▸ ASSIGNED TASK: For each line of the data below that contains "Social", return that line.

### TASK MATERIAL

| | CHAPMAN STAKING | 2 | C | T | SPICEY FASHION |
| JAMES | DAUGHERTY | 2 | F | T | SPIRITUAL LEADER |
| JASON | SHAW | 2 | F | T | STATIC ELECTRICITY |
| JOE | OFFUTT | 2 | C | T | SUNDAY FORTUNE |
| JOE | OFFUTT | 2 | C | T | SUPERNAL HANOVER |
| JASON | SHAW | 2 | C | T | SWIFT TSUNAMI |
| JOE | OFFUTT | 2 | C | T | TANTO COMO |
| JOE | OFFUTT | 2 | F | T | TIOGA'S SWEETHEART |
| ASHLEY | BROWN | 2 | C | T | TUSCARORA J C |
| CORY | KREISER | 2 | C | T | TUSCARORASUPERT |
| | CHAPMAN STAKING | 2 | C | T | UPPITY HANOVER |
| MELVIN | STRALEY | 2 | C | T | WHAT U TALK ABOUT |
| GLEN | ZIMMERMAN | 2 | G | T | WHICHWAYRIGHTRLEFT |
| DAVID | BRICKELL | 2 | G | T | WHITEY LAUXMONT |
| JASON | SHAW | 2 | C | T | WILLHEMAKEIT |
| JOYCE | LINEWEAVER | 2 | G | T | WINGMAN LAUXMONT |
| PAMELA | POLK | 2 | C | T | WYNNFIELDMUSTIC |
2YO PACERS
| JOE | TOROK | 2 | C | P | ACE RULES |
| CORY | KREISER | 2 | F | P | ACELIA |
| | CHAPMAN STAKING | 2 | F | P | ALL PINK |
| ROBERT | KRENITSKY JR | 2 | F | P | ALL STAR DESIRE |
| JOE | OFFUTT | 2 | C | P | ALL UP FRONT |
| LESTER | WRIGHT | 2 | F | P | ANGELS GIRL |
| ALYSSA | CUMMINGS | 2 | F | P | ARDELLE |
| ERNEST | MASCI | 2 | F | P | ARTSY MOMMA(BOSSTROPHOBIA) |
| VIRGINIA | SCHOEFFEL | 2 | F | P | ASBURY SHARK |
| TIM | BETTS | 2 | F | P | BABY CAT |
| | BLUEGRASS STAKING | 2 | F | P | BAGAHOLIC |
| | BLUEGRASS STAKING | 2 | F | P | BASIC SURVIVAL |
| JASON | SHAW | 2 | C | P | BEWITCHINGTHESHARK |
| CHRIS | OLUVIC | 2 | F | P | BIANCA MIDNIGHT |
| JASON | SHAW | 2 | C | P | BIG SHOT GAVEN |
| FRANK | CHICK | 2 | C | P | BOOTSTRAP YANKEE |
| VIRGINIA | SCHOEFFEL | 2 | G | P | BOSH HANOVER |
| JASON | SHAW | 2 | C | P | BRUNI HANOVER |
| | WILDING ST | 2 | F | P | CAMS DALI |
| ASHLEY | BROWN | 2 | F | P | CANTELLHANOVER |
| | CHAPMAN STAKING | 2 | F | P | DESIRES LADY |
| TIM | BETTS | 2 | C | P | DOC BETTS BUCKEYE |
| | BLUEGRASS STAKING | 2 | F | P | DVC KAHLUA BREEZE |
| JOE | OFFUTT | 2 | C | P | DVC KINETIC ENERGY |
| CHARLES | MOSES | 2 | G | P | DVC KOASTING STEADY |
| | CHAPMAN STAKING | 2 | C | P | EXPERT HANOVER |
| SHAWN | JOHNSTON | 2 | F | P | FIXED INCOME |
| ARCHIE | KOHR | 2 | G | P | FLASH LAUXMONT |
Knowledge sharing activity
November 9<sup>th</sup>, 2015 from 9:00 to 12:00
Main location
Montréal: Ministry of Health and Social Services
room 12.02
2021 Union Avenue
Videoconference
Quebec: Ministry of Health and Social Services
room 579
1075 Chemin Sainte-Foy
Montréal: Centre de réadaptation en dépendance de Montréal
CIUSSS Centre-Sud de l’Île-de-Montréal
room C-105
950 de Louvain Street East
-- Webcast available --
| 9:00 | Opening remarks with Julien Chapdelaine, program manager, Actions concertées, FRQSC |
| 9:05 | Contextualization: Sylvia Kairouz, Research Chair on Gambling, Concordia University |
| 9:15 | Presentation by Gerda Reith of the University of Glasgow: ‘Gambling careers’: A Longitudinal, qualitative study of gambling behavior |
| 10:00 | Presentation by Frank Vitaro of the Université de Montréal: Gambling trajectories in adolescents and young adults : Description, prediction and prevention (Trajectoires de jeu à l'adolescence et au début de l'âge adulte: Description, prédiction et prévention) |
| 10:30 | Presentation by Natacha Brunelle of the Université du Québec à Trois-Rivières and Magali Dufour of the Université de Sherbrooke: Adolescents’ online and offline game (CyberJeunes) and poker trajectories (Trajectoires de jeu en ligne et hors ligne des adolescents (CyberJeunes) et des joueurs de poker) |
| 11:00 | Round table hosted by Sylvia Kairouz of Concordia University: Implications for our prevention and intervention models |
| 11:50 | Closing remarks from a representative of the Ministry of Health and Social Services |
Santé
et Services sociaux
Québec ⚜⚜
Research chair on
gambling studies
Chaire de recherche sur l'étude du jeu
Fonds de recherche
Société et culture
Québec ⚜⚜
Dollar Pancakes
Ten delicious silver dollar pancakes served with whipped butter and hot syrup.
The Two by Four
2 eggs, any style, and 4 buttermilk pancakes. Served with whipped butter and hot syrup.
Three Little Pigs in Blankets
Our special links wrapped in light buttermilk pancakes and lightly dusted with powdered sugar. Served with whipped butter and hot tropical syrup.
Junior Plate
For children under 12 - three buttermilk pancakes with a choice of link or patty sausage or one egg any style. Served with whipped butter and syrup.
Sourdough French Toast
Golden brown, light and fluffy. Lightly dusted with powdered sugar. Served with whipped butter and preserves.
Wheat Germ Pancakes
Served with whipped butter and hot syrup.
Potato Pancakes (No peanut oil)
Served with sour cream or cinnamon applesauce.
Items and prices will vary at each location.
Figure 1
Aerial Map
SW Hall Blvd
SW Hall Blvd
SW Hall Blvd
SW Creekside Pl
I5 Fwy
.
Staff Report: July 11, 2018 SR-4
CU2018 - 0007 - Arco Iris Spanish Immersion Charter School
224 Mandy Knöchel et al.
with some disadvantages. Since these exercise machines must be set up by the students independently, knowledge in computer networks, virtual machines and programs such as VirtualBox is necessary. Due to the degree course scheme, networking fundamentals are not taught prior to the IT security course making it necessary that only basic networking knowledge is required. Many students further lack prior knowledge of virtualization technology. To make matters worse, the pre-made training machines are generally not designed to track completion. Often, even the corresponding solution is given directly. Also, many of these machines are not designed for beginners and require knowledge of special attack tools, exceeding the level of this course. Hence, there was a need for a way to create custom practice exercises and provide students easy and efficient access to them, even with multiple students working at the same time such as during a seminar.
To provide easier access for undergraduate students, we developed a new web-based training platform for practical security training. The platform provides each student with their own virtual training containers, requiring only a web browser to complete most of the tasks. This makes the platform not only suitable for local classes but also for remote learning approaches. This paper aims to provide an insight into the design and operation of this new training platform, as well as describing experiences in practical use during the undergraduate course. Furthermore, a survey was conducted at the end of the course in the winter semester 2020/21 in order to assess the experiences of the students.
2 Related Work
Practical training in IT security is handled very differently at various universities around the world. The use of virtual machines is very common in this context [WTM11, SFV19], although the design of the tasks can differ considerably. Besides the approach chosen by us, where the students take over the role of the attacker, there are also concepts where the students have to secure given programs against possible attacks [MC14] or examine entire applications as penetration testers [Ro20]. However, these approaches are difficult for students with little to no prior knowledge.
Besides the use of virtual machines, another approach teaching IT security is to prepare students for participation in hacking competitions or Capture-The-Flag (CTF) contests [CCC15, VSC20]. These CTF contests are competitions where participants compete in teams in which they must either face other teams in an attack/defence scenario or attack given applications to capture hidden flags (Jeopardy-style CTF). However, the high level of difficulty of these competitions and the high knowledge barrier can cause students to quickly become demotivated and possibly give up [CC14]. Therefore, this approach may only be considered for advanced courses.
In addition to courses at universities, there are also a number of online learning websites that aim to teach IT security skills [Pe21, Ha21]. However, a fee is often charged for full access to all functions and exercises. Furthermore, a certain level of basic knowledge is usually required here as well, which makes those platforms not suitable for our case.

######

▸ ANSWER FOR THE TASK:
Montréal: Ministry of Health and Social Services
Quebec: Ministry of Health and Social Services
| 11:50 | Closing remarks from a representative of the Ministry of Health and Social Services |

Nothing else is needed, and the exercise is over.